MMseqs2 will produce three files: a fasta file with all sequences (clustered_all_seqs.fasta), one with only the representative sequences (clustered_rep_seq.fasta), and a clustering table in TSV format (clustered_cluster.tsv). The latter one is the one cfoldseeker will need later on, while the second one is the input for the protein model generation.

Tip

Although you can definitely run cfoldseeker against a set of protein structure models, it is currently computationally intractable to get full protein structures at the same scale as we do for sequences in the NCBI databases.

ProstT5 is a LLM that mitigates this by directly translating amino acid sequences to Foldseek’s 3Di alphabet, skipping the expensive structure prediction step. ProstT5 is integrated in foldseek.

We will now generate prostT5 3Di encodings for our 5M+ representative proteins using foldseek createdb.

First make sure you have downloaded ProstT5’s weights to a folder weights by running the code line below

foldseek databases ProstT5 weights tmp

Then start generating 3Di encodings using GPU acceleration.

mkdir DB
foldseek createdb clustered_rep_seq.fasta DB/Bacillaceae --gpu 1 --prostt5-model weights/

Using two NVIDIA H200 GPUs (Hopper generation) on an HPC, this took 19 hours.

Warning

This is a computationally demanding task! It is highly recommended to use GPU acceleration with an NVIDIA GPU of at least the Ampere generation!

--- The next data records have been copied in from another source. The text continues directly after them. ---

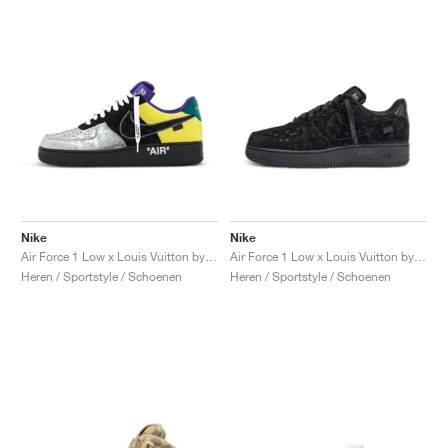
Nike
Nike
Air Force 1 Low x Louis Vuitton by Virgil Abloh "Black & Metallic Silver"
Air Force 1 Low x Louis Vuitton by Virgil Abloh "Black & Anthracite"
Heren / Sportstyle / Schoenen
Heren / Sportstyle / Schoenen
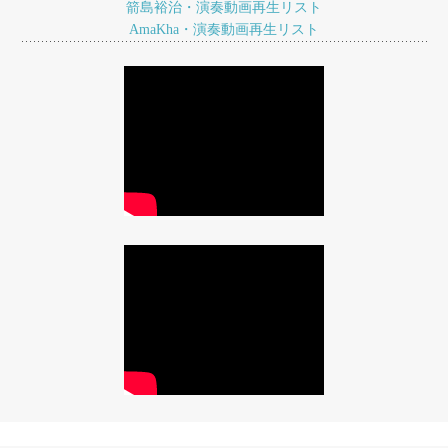
ョ
箭島裕治・演奏動画再生リスト
AmaKha・演奏動画再生リスト
ン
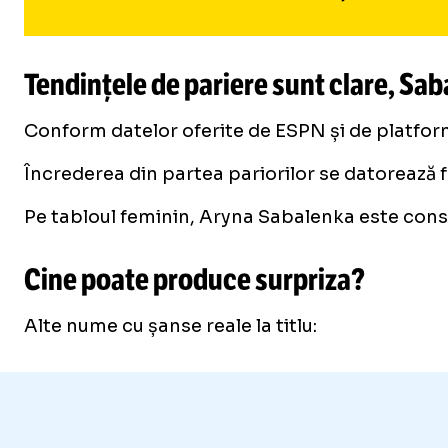
Tendințele de pariere sunt clare, Sa
Conform datelor oferite de ESPN și de platfor
Încrederea din partea pariorilor se datorează f
Pe tabloul feminin, Aryna Sabalenka este consid
Cine poate produce surpriza?
Alte nume cu șanse reale la titlu:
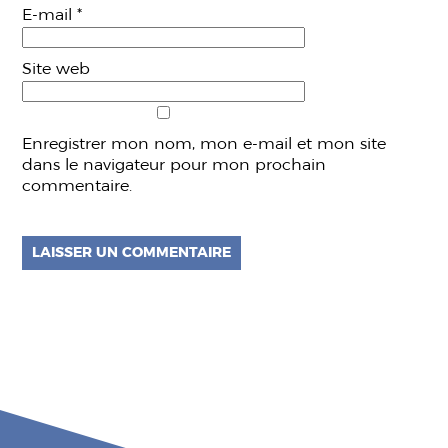
E-mail
*
Site web
Enregistrer mon nom, mon e-mail et mon site
dans le navigateur pour mon prochain
commentaire.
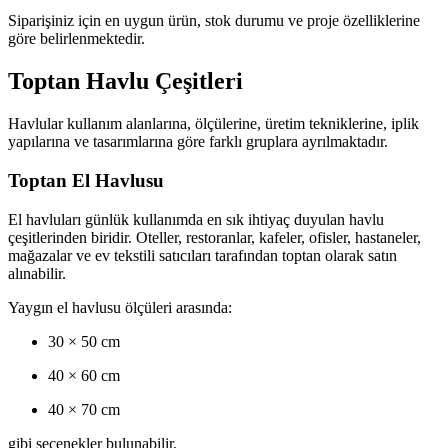
Siparişiniz için en uygun ürün, stok durumu ve proje özelliklerine
göre belirlenmektedir.
Toptan Havlu Çeşitleri
Havlular kullanım alanlarına, ölçülerine, üretim tekniklerine, iplik
yapılarına ve tasarımlarına göre farklı gruplara ayrılmaktadır.
Toptan El Havlusu
El havluları günlük kullanımda en sık ihtiyaç duyulan havlu
çeşitlerinden biridir. Oteller, restoranlar, kafeler, ofisler, hastaneler,
mağazalar ve ev tekstili satıcıları tarafından toptan olarak satın
alınabilir.
Yaygın el havlusu ölçüleri arasında:
30 × 50 cm
40 × 60 cm
40 × 70 cm
gibi seçenekler bulunabilir.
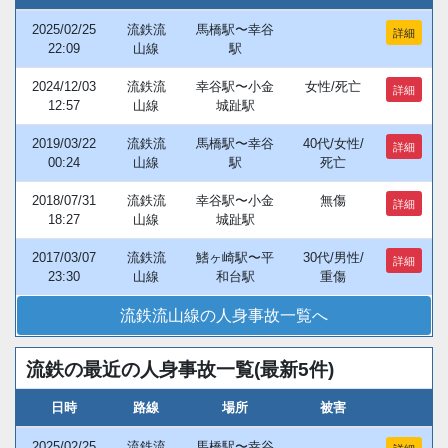
2025/02/25
流鉄流
馬橋駅〜幸谷
詳細
22:09
山線
駅
2024/12/03
流鉄流
幸谷駅〜小金
女性/死亡
詳細
12:57
山線
城趾駅
2019/03/22
流鉄流
馬橋駅〜幸谷
40代/女性/
詳細
00:24
山線
駅
死亡
2018/07/31
流鉄流
幸谷駅〜小金
無傷
詳細
18:27
山線
城趾駅
2017/03/07
流鉄流
鰭ヶ崎駅〜平
30代/男性/
詳細
23:30
山線
和台駅
重傷
流鉄流山線の人身事故一覧へ
流鉄の最近の人身事故一覧(最新5件)
日時
路線
場所
被害
2025/02/25
流鉄流
馬橋駅〜幸谷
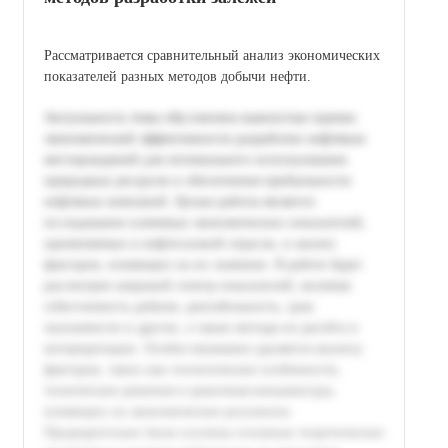
Рассматривается сравнительный анализ экономических
показателей разных методов добычи нефти.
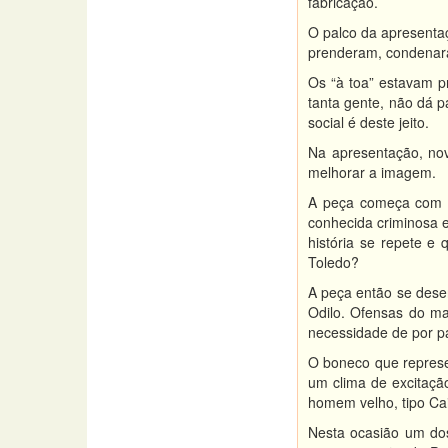
fabricação.
O palco da apresentaç
prenderam, condenara
Os “à toa” estavam p
tanta gente, não dá p
social é deste jeito.
Na apresentação, nov
melhorar a imagem.
A peça começa com a 
conhecida criminosa e
história se repete e
Toledo?
A peça então se desen
Odilo. Ofensas do mai
necessidade de por p
O boneco que represen
um clima de excitação
homem velho, tipo Cai
Nesta ocasião um dos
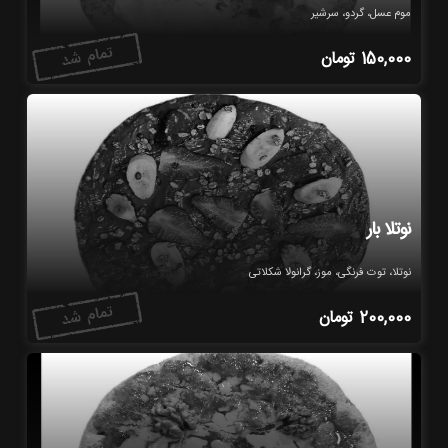
موم عسل، گردو، سرشیر
150,000
تومان
نوتلا بار
نوتلا، توت فرنگی، موز، گرانولا شکلاتی
200,000
تومان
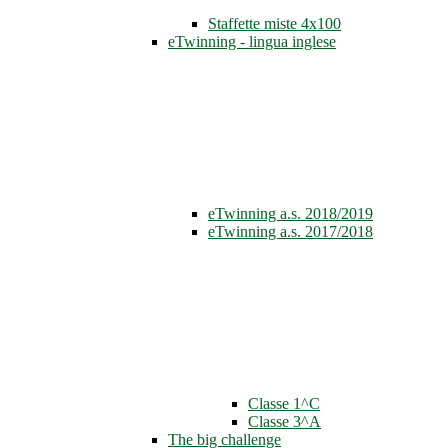
Staffette miste 4x100
eTwinning - lingua inglese
eTwinning a.s. 2018/2019
eTwinning a.s. 2017/2018
Classe 1^C
Classe 3^A
The big challenge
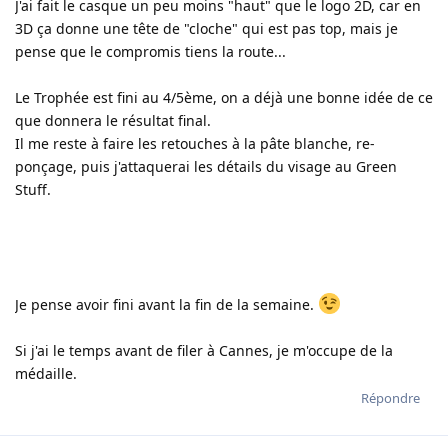
J'ai fait le casque un peu moins "haut" que le logo 2D, car en
3D ça donne une tête de "cloche" qui est pas top, mais je
pense que le compromis tiens la route...
Le Trophée est fini au 4/5ème, on a déjà une bonne idée de ce
que donnera le résultat final.
Il me reste à faire les retouches à la pâte blanche, re-
ponçage, puis j'attaquerai les détails du visage au Green
Stuff.
Je pense avoir fini avant la fin de la semaine.
Si j'ai le temps avant de filer à Cannes, je m'occupe de la
médaille.
Répondre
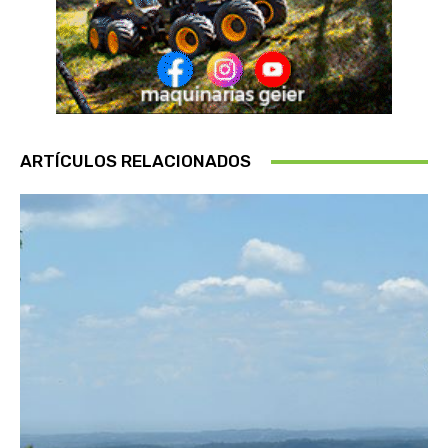
ARTÍCULOS RELACIONADOS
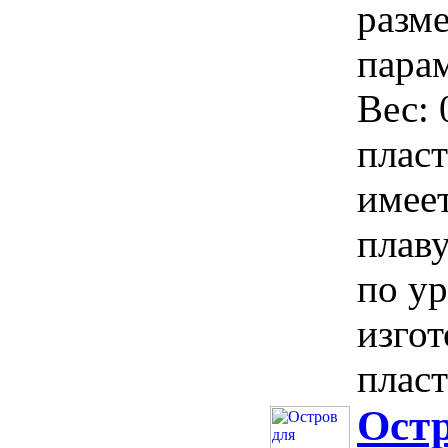
разм
парам
Вес:
плас
имеет
плаву
по у
изго
пласт
Остр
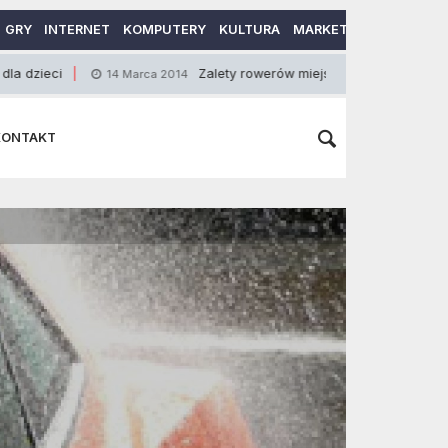
GRY
INTERNET
KOMPUTERY
KULTURA
MARKETING
MOTORY
Zalety rowerów miejskich
Jak 
14 Marca 2014
15 Stycznia 2015
KONTAKT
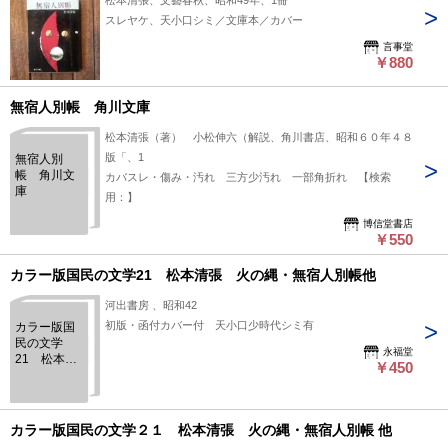
松本清張、文藝春秋、昭和49年、1冊
スレヤケ、天小口シミ／文庫本／カバー
言事堂
￥880
無宿人別帳 角川文庫
松本清張（著） 小松伸六（解説、角川書店、昭和６０年４８
版「、1
無宿人別
帳 角川文
カバスレ・傷み・汚れ 三方少汚れ 一部角折れ 【検索
庫
用：】
博信堂書店
￥550
カラー版国民の文学21 松本清張 火の縄・無宿人別帳他
河出書房 、昭和42
初版・函付カバー付 天小口少時代シミ有
カラー版国
民の文学
永福堂
21 松本清
￥450
張 火の
縄・無宿人
別帳他
カラー版国民の文学２１ 松本清張 火の縄・無宿人別帳 他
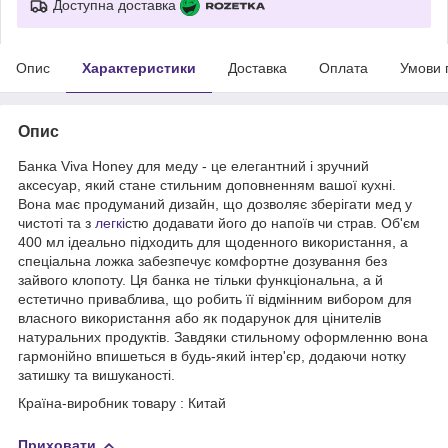
Доступна доставка
Опис
Характеристики
Доставка
Оплата
Умови 
Опис
Банка Viva Honey для меду - це елегантний і зручний
аксесуар, який стане стильним доповненням вашої кухні.
Вона має продуманий дизайн, що дозволяє зберігати мед у
чистоті та з
легкі
стю додавати його до напоїв чи страв. Об'єм
400 мл ідеально підходить для щоденного використання, а
спеціальна ложка забезпечує комфортне дозування без
зайвого клопоту. Ця банка не тільки функціональна, а й
естетично приваблива, що робить її відмінним вибором для
власного використання або як подарунок для цінителів
натуральних продуктів. Завдяки стильному оформленню вона
гармонійно впишеться в будь-який інтер'єр, додаючи нотку
затишку та вишуканості.
Країна-виробник товару : Китай
Приховати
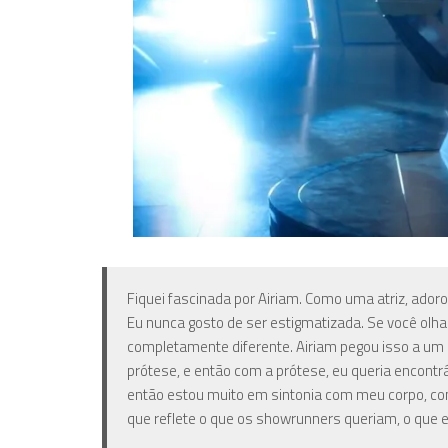
Fiquei fascinada por Airiam. Como uma atriz, ado
Eu nunca gosto de ser estigmatizada. Se você olh
completamente diferente. Airiam pegou isso a um n
prótese, e então com a prótese, eu queria encontrá
então estou muito em sintonia com meu corpo, com
que reflete o que os showrunners queriam, o que eu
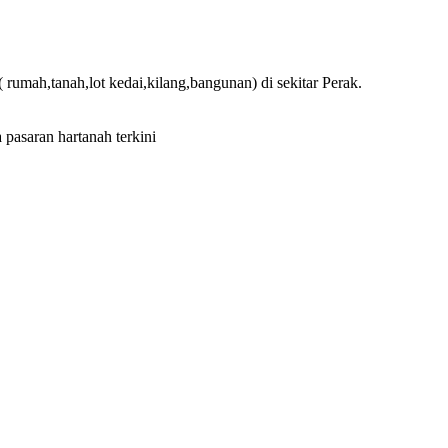
 rumah,tanah,lot kedai,kilang,bangunan) di sekitar Perak.
pasaran hartanah terkini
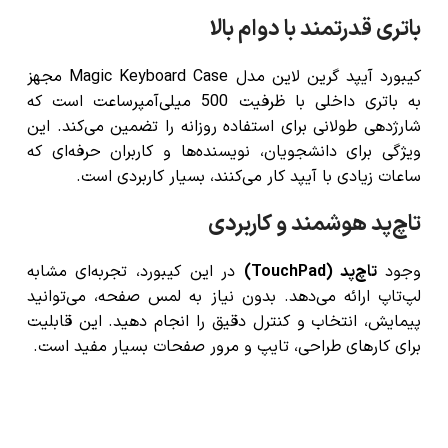
باتری قدرتمند با دوام بالا
کیبورد آیپد گرین لاین مدل Magic Keyboard Case مجهز
به باتری داخلی با ظرفیت 500 میلی‌آمپرساعت است که
شارژدهی طولانی برای استفاده روزانه را تضمین می‌کند. این
ویژگی برای دانشجویان، نویسنده‌ها و کاربران حرفه‌ای که
ساعات زیادی با آیپد کار می‌کنند، بسیار کاربردی است.
تاچ‌پد هوشمند و کاربردی
وجود
تاچ‌پد (TouchPad)
در این کیبورد، تجربه‌ای مشابه
لپ‌تاپ ارائه می‌دهد. بدون نیاز به لمس صفحه، می‌توانید
پیمایش، انتخاب و کنترل دقیق را انجام دهید. این قابلیت
برای کارهای طراحی، تایپ و مرور صفحات بسیار مفید است.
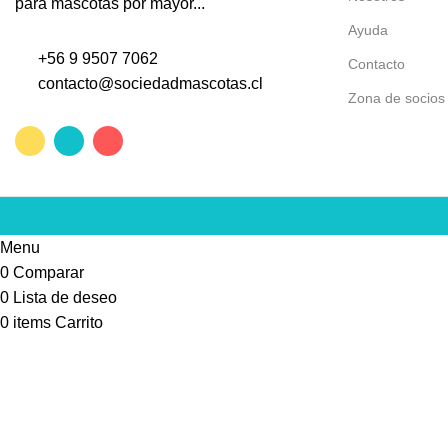
para mascotas por mayor...
Ayuda
+56 9 9507 7062
Contacto
contacto@sociedadmascotas.cl
Zona de socios
Menu
0
Comparar
0
Lista de deseo
0
items
Carrito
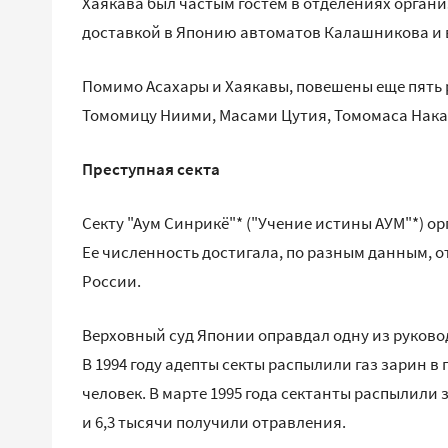
Хаякава был частым гостем в отделениях органи
доставкой в Японию автоматов Калашникова и в
Помимо Асахары и Хаякавы, повешены еще пять
Томомицу Ниими, Масами Цутия, Томомаса Накаг
Преступная секта
Секту "Аум Синрикё"* ("Учение истины АУМ"*) ор
Ее численность достигала, по разным данным, от 
России.
Верховный суд Японии оправдал одну из руково
В 1994 году адепты секты распылили газ зарин в
человек. В марте 1995 года сектанты распылили
и 6,3 тысячи получили отравления.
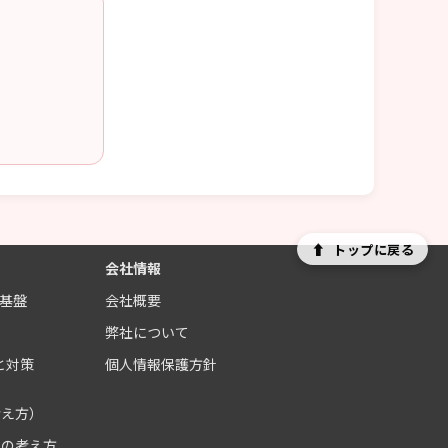
⬆
トップに戻る
会社情報
制基盤
会社概要
ス
弊社について
と対策
個人情報保護方針
考え方）
クの考え方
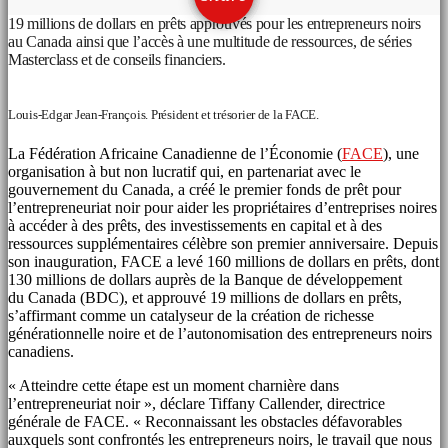
19 millions de dollars en prêts approuvés pour les entrepreneurs noirs
au
Canada
ainsi que l’accès à une multitude de ressources, de séries
Masterclass et de conseils financiers.
Louis-Edgar Jean-François. Président et trésorier de la FACE.
La Fédération Africaine Canadienne de l’Économie (
FACE
), une
organisation à but non lucratif qui, en partenariat avec le
gouvernement du
Canada
, a créé le premier fonds de prêt pour
l’entrepreneuriat noir pour aider les propriétaires d’entreprises noires
à accéder à des prêts, des investissements en capital et à des
ressources supplémentaires célèbre son premier anniversaire. Depuis
son inauguration, FACE a levé 160 millions de dollars en prêts, dont
130 millions de dollars auprès de la Banque de développement
du
Canada
(BDC), et approuvé 19 millions de dollars en prêts,
s’affirmant comme un catalyseur de la création de richesse
générationnelle noire et de l’autonomisation des entrepreneurs noirs
canadiens.
« Atteindre cette étape est un moment charnière dans
l’entrepreneuriat noir », déclare
Tiffany Callender
, directrice
générale de FACE. « Reconnaissant les obstacles défavorables
auxquels sont confrontés les entrepreneurs noirs, le travail que nous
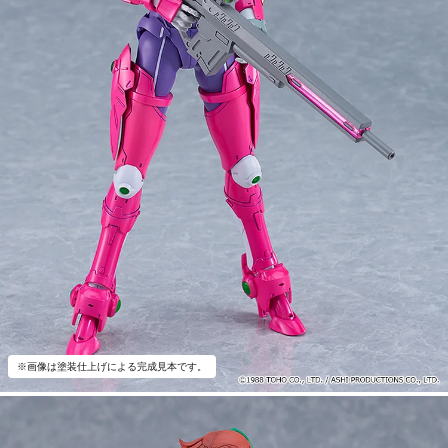
※画像は塗装仕上げによる完成見本です。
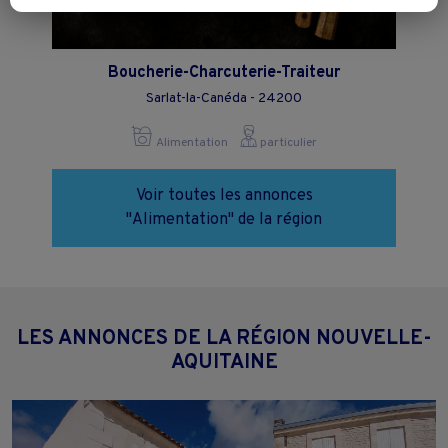
Vous pouvez exprimer vos choix en cliquant sur "Tout accepter",
"Continuer sans accepter" ou "Paramétrer", et les modifier à tout
moment en cliquant sur le lien "Paramétrez vos choix" situé en bas de
page.
Boucherie-Charcuterie-Traiteur
Sarlat-la-Canéda - 24200
Alimentation
particulier
Voir toutes les annonces
"Alimentation" de la région
LES ANNONCES DE LA RÉGION NOUVELLE-
AQUITAINE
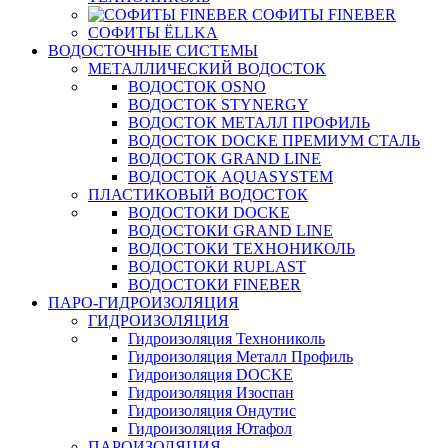
СОФИТЫ FINEBER
СОФИТЫ ЁLLKA
ВОДОСТОЧНЫЕ СИСТЕМЫ
МЕТАЛЛИЧЕСКИЙ ВОДОСТОК
ВОДОСТОК OSNO
ВОДОСТОК STYNERGY
ВОДОСТОК МЕТАЛЛ ПРОФИЛЬ
ВОДОСТОК DOCKE ПРЕМИУМ СТАЛЬ
ВОДОСТОК GRAND LINE
ВОДОСТОК AQUASYSTEM
ПЛАСТИКОВЫЙ ВОДОСТОК
ВОДОСТОКИ DOCKE
ВОДОСТОКИ GRAND LINE
ВОДОСТОКИ ТЕХНОНИКОЛЬ
ВОДОСТОКИ RUPLAST
ВОДОСТОКИ FINEBER
ПАРО-ГИДРОИЗОЛЯЦИЯ
ГИДРОИЗОЛЯЦИЯ
Гидроизоляция Технониколь
Гидроизоляция Металл Профиль
Гидроизоляция DOCKE
Гидроизоляция Изоспан
Гидроизоляция Ондутис
Гидроизоляция Ютафол
ПАРОИЗОЛЯЦИЯ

You can get GPU-compatible binaries here if there are no binaries compiled on your (HPC) system.

foldseek will have generated 11 files in the folder DB, all starting with the prefix Bacillaceae. This is your local target structure DB.

Running `cfoldseeker`

We now have all prerequisites to run cfoldseeker in local-clustered mode.

The following command runs cfoldseeker at more relaxed search settings using 14 cores, requiring the YcaO protein, and makes it produce every supported output file in the new folder cfoldseeker_search. By appending a tee pipe, you can capture the logs in a log file.

This should return 3446 identified clusters.

cfoldseeker \
-m local_clustered \
-c 14 \
-q query_models \
-o cfoldseeker_search \
-ldb DB/Bacillaceae \
-cdb bacillaceae_cds.gz \
-scl clustered_cluster.tsv \
--max-eval 1e-3 \
--require WP_020634196.1 \
--session --summary --binary --plot --clinker --foldseek | \
tee cfoldseeker.log

All intermediary and output files of this tutorial can also be found in the example output of the cfoldseeker GitHib repo. The large files (context DB, target DB) are only available in the Zenodo copy.